We’ve known that employees are the weak link in security. In fact, we have been cautioning organizations for quite some time regarding the risks their employees pose when not properly trained. Despite heightened awareness of these risks, recent research from Microsoft suggests that employees remain the weak link, posing huge risks to their organizations.
A combination of poor habits is to blame for employee risks, some of which are not entirely the fault of those individuals.

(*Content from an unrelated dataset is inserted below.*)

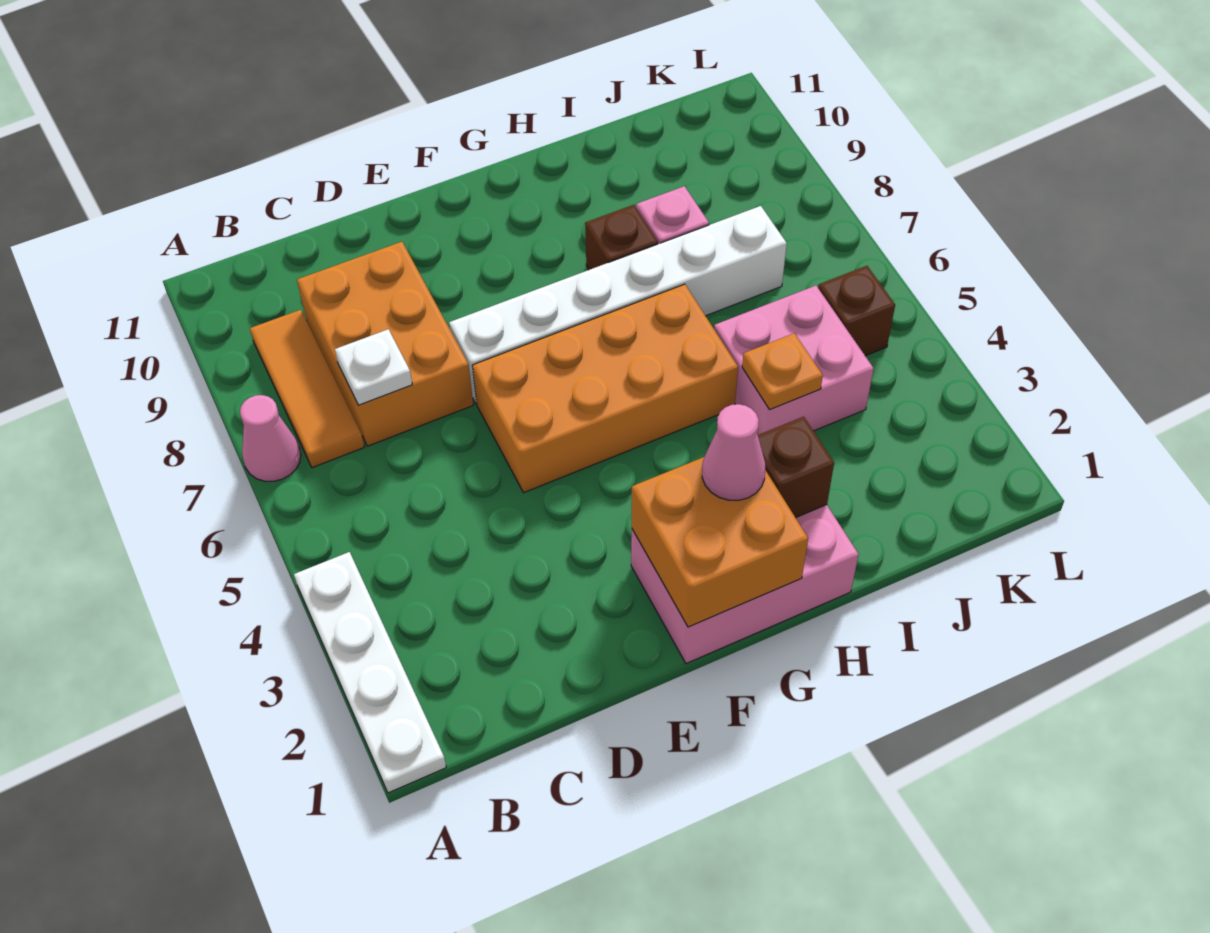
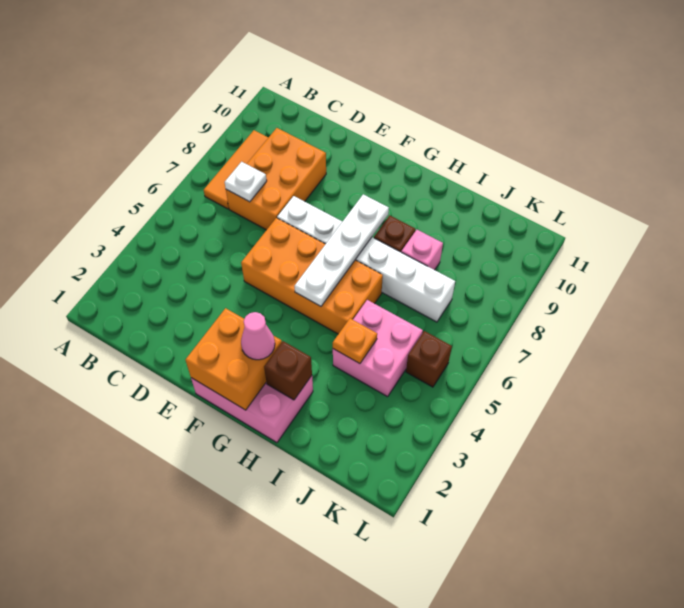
white 1x4 plate [294,552,446,793] -> white 1x4 plate moved to [294,194,389,306]
pink 1x1 cone [240,395,301,481] -> none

According to the research, the lack of security awareness training, poor password security, and accessing/storing data on personal devices are a major cause for concern.
Nearly half of all survey respondents stated they had received no security training in the last twelve months.
As far as password security, 44% of survey respondents admitted to reusing passwords, 22% stated they write their passwords down, and only 16% of respondents have updated their passwords in the past 12 months.
The problem of utilizing personal devices also proved to be concerning. 36% of respondents have utilized devices that contain non-work-related data on their work device (USB drives for example). 12% also connected backup devices and 5% connected smartphones that did not belong to them.
Other noteworthy findings from the research conducted by Amarach on behalf of Microsoft:
- One-third of respondents stated they are using their personal email accounts for storage of work-related data.
- 24% of remote workers admitted to accidentally sharing work-related materials to their family and friends.
- 30% of surveyed employees stated they have been notified about a breach of their personal data.
- 44% of respondents have experienced problems with phishing, hacking, cyberfraud, or other cyber attacks.
This research was conducted by surveying 700 employees working in large Irish organizations and highlights the dangers organizations face, especially when it comes to data loss. Organizations must remain diligent in educating their employees and creating a healthy cybersecurity culture to avoid data loss, or potentially, dealing with the repercussions of a data breach.